İçimizdeki Şeytan'da Ömer'in,
Macide ile ilk tanıştığı sıralarda Balıkpazarı'na yaptığı gezinti tıpkı bir korku filmi başlamadan önce çalınan
fon müziği gibi, onun iç dünyasını, kişiliğini ve gelecekte onu bekleyen müphem
tehlikeleri sezdirmektedir;
‘’ ... Balıkpazarına yürüdü. Dar
sokaklarda arabalar, hamallar birbirine sürtünerek geçiyordu. Yaz kış çamurlu
olan dar yaya kaldırımında muvazenesini kaybetmemeye çalışarak yürüyordu. Biraz
sonra Yaş iskelesine geldi. Demir kanatlı pencereleri yarı açık duran esmer,
dümdüz taş binalar, ihsanı aralarında ezecek kadar birbirine yakındı. Her
dükkanın önünde sokağın kenarındaki su yoluna doğru uzanan kirli yağ
sızıntıları vardı. İnsanın burun deliklerini yapışkan bir koku sarıyor ve
yakındaki durgun denizden bu sokaklara pis ve rutubetli bir hava katıyordu. (İŞ.,s.
93)
İçimizdeki Şeytan romanından
alınan yukarıdaki metinde görülen "dar sokaklar", "yaz kış
çamurlu dar yaya kaldırımlar ", "demir kanatlı pencereler",
"esmer dümdüz taş binalar", "kirli yağ" sızıntılarının
aktığı su yolu, insanı taciz eden yapışkan koku, "durgun deniz" ve
rutubetli hava ibareleriyle tavsif edilen mekân, gerçekten insanda, onu ezecek,
yutup yok edecek bir vehim uyandırır. Zaten Ömer "hayat beni sıkıyor (..)
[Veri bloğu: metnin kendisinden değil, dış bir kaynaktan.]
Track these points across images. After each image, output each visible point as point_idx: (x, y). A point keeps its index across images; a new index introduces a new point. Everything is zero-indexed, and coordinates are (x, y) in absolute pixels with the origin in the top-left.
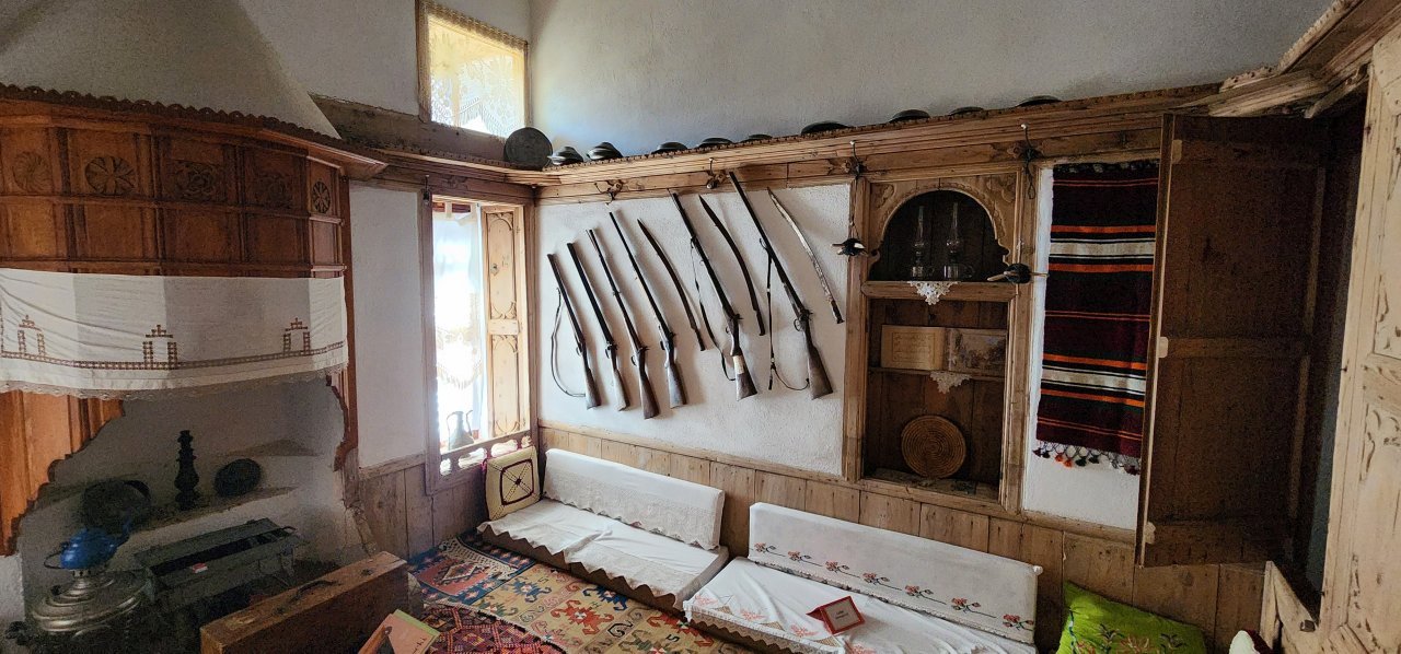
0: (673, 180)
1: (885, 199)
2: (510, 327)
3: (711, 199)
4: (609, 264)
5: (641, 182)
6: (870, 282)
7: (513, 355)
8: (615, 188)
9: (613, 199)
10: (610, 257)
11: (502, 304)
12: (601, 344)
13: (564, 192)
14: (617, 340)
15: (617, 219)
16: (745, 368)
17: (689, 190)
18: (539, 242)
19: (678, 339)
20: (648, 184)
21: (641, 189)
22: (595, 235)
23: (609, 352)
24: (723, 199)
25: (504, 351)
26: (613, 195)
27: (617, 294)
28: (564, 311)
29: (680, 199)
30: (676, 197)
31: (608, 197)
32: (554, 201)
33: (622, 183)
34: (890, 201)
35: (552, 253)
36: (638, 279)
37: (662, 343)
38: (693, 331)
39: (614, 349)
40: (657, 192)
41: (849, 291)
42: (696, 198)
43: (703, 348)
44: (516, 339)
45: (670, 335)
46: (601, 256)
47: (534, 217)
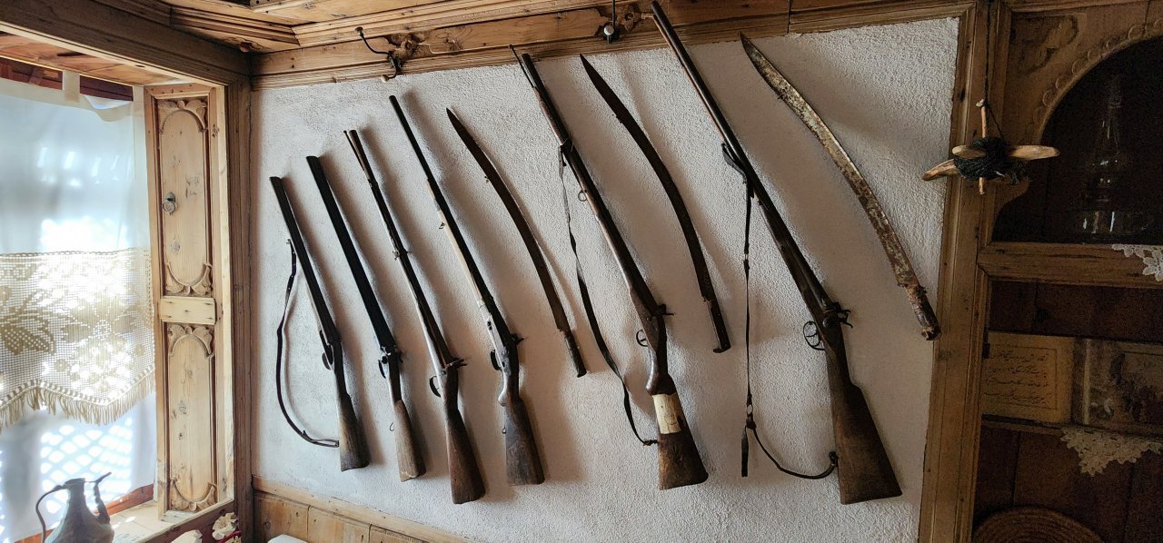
0: (523, 28)
1: (1050, 52)
2: (199, 311)
3: (607, 65)
4: (389, 198)
5: (455, 36)
6: (1002, 245)
7: (206, 362)
8: (401, 50)
9: (399, 72)
10: (392, 182)
11: (186, 267)
12: (371, 350)
13: (305, 62)
14: (403, 343)
15: (407, 110)
16: (680, 419)
17: (556, 50)
18: (257, 154)
19: (528, 348)
20: (470, 40)
21: (455, 51)
22: (362, 141)
23: (386, 368)
24: (634, 64)
25: (187, 354)
26: (398, 65)
27: (402, 255)
28: (302, 285)
29: (541, 67)
30: (530, 64)
31: (388, 69)
32: (285, 80)
33: (418, 40)
34: (1064, 57)
35: (280, 175)
36: (447, 229)
37: (493, 355)
38: (561, 336)
39: (396, 360)
40: (488, 54)
41: (944, 264)
42: (574, 65)
43: (582, 371)
44: (212, 334)
45: (511, 340)
46: (372, 180)
47: (249, 109)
Her şey beni sıkıyor" (İŞ.,s.12) diyen ve hayattan hemen hiç bir
beklentisi, ümidi olmayan zavallı bir insandır. Böyle birinin, dış dünyayı daha
farklı görmesi doğrusu pek beklenemez de.. Sabahattin Ai burada, kahramanın ruh
halini doğrudan tasvir etmek yerine, mekâna has ifadelerle dolaylı bir anlatımı
yeğlemiş ve çok az sanatkarda görülen bir ustalıkla mekân-insan ilişkisini yakalamayı başarmıştır.
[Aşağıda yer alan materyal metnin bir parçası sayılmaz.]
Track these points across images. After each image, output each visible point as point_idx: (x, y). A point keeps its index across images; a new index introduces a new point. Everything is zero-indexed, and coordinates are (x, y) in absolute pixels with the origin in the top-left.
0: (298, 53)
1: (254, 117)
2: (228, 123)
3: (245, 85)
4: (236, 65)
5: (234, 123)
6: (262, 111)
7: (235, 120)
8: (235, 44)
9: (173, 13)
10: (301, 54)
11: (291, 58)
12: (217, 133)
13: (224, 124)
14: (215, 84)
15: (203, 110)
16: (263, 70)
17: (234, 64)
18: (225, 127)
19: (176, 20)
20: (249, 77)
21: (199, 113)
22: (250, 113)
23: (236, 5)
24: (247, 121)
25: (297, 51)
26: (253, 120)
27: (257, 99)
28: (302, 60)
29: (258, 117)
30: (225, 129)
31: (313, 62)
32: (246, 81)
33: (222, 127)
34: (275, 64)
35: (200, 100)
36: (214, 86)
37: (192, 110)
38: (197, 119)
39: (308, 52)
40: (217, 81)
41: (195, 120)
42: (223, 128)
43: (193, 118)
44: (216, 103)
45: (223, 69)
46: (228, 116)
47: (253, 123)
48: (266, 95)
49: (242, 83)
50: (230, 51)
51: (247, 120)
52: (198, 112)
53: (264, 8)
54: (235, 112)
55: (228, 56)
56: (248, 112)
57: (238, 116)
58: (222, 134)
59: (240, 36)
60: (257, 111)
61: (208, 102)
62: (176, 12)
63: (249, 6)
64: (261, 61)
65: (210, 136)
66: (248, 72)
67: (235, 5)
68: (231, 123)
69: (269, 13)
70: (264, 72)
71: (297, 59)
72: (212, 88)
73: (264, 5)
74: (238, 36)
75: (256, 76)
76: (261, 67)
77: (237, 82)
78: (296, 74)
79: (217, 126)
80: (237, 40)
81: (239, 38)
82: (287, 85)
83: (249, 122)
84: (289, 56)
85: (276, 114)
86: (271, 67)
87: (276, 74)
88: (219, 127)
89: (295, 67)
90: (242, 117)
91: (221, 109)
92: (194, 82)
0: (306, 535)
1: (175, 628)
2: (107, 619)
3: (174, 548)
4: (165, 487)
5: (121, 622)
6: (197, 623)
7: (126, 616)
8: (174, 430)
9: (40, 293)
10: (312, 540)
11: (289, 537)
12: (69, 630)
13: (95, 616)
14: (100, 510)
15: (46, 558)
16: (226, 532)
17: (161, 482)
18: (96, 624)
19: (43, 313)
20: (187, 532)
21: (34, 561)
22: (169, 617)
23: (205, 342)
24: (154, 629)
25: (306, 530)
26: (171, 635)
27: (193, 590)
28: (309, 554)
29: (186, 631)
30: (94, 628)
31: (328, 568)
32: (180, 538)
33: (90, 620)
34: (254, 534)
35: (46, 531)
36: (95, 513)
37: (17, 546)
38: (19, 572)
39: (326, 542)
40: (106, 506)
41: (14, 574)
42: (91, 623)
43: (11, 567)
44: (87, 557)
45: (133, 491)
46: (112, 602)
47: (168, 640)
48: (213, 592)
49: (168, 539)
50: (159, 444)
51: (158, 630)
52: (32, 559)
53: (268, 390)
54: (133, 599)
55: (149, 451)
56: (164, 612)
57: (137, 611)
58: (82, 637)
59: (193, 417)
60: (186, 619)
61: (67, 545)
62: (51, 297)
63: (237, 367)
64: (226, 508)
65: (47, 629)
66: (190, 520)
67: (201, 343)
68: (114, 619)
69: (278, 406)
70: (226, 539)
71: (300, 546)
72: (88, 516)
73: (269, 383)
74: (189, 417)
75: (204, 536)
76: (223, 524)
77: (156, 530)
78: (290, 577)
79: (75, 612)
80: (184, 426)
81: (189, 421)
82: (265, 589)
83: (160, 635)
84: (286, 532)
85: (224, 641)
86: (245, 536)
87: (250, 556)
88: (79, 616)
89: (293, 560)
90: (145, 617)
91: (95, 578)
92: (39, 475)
İçimizdeki Şeytan romanının diğer
bölümlerinde de mekâna ait ifadelere (Ömeri’n kaldığı pansiyon ve bekar odası
tanıtılırken (s. 135-136), Galip amcanın işyeri gezilirken (s.93-94) vs. gibi rastlamak
mümkündür. Fakat karşımıza hep insanı ezen, onun kendisi ve dünya ile
çıkmazlığını yansıtan/simgeleyen labiret
temalı dar mekânlar çıkar.
Bu yüzden İçimizdeki Şeytan romanında
roman kahramanları, bu dar ve ezici mekânlardan kır hayatına, tabii bir hayata
ve daha geniş bir hayata kaçmayı arzu ederler.